Voilà un roman historique qui, bien que rigoureusement documenté, n’en est pas moins un écrit où l’on ressent la fluidité du style et la poésie des mots. Mouna Hachim nous propose, dans cet ouvrage, de suivre les pas de Mohamed Ben Toumert, figure aussi charismatique que redoutable de la secte almohade. Un récit palpitant à dimension politique, à portée spirituelle et profondément humain.
L’empire des Almoravides voilés, qui couvrait les deux rives du détroit de Gibraltar avec Marrakech pour capitale, vacillait dans la première moitié du XIIe siècle sous le coup de la secte almohade dirigée par un prédicateur fanatisé et non moins redoutable penseur.
Son nom : Mohamed Ben Toumert.
Son titre: le Mahdi bien guidé, restaurateur de la foi au sommet de la montagne escarpée, véridique dans ses dires, unique en son temps.
C’est lui qu’annonce la conjonction des étoiles.
Lui, l’homme au dirham carré.
Lui qui fit résonner le tambour de la guerre…
Érudit et épique, ce roman historique fondé sur des événements et des personnages réels, suscite des interrogations contemporaines portant sur les ravages du dogmatisme en contextualisant le drame d’une foi défigurée par l’extrémisme.
Alors que certains personnages sont mus par la haine et la soif de pouvoir enrobée de considérations morales, d’autres tentent juste d’aimer et de survivre au milieu de la folie des hommes.
Dans cette fresque médiévale tantôt politique, intime ou spirituelle, dans ce tourbillon qui nous mène de Marrakech à Tinmel en passant par Zagora, les femmes, aussi présentes, jouent un rôle inattendu et bouleversant.
Extraits
«Depuis qu’il avait reçu l’ordre de quitter Marrakech, Ben Toumert s’était réfugié dans un cimetière hors de la ville. Outre la tranquillité recherchée, le spectacle de la mort devait renforcer, auprès des foules, les convictions sur les illusions d’une chimérique vie et lui ouvrir les apparences d’une voie de sagesse infinie.
Là, au milieu des tombeaux, il avait bâti une hutte où quelques curieux venaient le voir et entendre ses leçons, augmentant ses auditeurs en un temps impressionnant ; et, de là, le nombre de prosélytes disposés, en missionnaires dévoués, à propager sa parole, à lui jurer soumission absolue et à le soutenir, tel un bataillon sacré, les armes à la main. Dans un contexte d’inégalité foudroyante entre les élites et le petit peuple, de favoritisme tribal, de juridisme stérile, de voracité des gouverneurs des provinces et des fonctionnaires de cour, le terreau était assez fertile pour semer les germes de la révolte politique, enrobée de considérations morales». (Pages 34 et 35)
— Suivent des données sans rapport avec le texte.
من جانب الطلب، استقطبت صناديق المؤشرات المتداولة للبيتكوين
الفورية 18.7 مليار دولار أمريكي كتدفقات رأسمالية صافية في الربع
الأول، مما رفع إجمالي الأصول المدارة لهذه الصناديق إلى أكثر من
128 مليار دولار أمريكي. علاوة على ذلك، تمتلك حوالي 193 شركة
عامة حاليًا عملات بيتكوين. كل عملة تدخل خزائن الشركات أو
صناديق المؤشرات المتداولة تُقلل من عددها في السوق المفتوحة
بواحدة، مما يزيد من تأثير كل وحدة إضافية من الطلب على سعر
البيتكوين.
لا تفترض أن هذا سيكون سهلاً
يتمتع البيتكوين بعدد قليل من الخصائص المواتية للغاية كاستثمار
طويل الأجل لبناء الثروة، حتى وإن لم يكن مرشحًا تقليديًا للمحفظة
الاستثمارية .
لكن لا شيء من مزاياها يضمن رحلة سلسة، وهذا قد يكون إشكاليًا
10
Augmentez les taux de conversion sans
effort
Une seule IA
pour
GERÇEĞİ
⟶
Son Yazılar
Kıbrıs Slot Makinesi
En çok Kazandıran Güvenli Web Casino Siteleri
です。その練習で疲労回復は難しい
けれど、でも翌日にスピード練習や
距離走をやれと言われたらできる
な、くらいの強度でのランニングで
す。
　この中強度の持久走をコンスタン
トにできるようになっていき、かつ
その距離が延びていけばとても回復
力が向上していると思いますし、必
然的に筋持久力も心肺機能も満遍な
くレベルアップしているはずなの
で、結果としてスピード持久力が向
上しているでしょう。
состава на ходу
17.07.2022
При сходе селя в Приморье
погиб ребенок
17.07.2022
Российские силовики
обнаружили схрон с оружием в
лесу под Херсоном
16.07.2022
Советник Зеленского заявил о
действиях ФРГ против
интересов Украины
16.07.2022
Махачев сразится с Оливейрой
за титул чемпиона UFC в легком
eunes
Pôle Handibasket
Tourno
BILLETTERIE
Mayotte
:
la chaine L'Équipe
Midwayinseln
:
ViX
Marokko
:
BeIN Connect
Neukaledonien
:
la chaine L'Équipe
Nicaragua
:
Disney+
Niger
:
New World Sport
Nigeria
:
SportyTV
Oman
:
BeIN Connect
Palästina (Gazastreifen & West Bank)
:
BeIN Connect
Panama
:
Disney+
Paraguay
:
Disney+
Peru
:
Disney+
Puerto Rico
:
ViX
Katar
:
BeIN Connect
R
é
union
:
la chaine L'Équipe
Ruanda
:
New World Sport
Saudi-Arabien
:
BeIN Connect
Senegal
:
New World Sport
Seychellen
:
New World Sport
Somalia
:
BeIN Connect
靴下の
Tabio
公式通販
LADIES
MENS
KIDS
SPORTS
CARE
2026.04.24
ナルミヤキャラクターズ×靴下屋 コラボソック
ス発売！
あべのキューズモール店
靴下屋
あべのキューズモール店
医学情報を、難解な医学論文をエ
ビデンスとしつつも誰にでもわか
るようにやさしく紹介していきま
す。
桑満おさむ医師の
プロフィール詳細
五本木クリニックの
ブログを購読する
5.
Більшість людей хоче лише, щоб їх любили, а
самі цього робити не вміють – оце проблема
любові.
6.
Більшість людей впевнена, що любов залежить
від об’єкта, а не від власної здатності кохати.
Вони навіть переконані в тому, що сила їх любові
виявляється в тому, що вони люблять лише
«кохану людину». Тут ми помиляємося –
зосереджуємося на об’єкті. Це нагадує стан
«Mimouna jeta un regard par la fenêtre. Une muraille renforcée de tours carrées fermait la vallée. Mais là où il y avait la terreur, il y avait aussi la vie. Le soleil coulait à flots.
En quelconque lieu où la géographie le permettait, des hameaux étaient blottis au creux de vals verdoyants. Certaines maisons solitaires, en pisé couleur de terre, semblaient suspendues acrobatiquement aux aspérités des contreforts au-dessus de la vallée.
La moindre parcelle de terrain était plantée en terrasses, sur des pentes domestiquées, arrosée de rigoles et de canaux donnant à la campagne l’allure d’un paradisiaque verger. Et si ce n’était le tragique de sa situation, elle aurait assimilé ce lieu bucolique à un havre riant de sérénité avec ses cours d’eau, ses amandiers et ses oliviers entrecroisant leurs ombrages ; et toutes ces chèvres qui sautaient de rocher en rocher, défiant les lois de la pesanteur, en galopant et escaladant les flancs déchirés des coteaux». (Pages 150 et 151).
Ben Toumert ou les derniers jours des Voilés – Mouna Hachim – Editions La Croisée des Chemins, 2021 – 232 Pages / Prix: 100 DH.